KAPAN hari seorang karib beserta keluarga bertandang ke rumah, dan memprihatini saya karena terlampau berakrab dengan pemikiran Charlotte Mason. Semula saya maklumi karena latar “islamisnya”. Namun, lama-lama saya tak tahan ketika dia mulai berpetuah yang aneh-aneh.
Lantas saya bilang padanya dengan sedikit mangkel, bahwa justru dulu umat Islam mengalami kejayaan itu karena bersifat terbuka. Munculnya Al-Farabi, Ibnu Sina, Al-Ghazali, Ibnu Rusyd, Ibnu Khaldun, dan yang lainnya itu lantaran membuka diri dengan pemikiran Yunani. Mereka tidak canggung untuk meminjam logika Yunani dalam rangka mengonstruksikan filsafat Islam.

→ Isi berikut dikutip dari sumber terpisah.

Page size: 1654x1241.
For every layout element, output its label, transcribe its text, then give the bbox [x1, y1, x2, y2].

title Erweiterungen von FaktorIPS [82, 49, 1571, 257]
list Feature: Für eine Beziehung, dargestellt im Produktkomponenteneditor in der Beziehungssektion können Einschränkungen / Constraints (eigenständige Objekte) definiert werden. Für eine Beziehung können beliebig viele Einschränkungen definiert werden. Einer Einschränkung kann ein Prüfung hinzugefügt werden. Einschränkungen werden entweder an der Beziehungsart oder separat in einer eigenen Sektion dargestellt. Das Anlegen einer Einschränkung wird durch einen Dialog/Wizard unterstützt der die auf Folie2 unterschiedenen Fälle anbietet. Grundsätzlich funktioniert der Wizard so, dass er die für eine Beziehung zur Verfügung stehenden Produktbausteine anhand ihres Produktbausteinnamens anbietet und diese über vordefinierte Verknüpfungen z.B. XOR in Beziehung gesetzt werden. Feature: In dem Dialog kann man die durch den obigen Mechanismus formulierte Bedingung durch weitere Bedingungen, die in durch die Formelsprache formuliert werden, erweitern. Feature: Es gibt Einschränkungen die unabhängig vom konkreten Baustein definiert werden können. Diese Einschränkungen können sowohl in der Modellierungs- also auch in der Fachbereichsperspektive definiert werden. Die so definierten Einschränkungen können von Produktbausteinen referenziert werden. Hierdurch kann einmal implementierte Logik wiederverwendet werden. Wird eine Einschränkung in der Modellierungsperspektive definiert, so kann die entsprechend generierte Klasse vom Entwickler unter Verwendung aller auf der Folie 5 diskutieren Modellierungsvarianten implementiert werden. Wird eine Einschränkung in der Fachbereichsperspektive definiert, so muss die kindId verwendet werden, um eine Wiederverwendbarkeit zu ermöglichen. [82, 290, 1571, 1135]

Islam itu terbuka. Termasuk hari-hari ini banyak kawan muda Nahdliyin merumuskan gerakan pembelaan terhadap kaum mustadh’afin dengan merujuk falsafah Marxis. It’s okay.
Pun saya, mantap dengan filosofi Charlotte tak lain karena paradigma atau akidah Islam yang saya pahami. Aku diutus untuk menyempurnakan akhlak mulia, sabda Nabi saw.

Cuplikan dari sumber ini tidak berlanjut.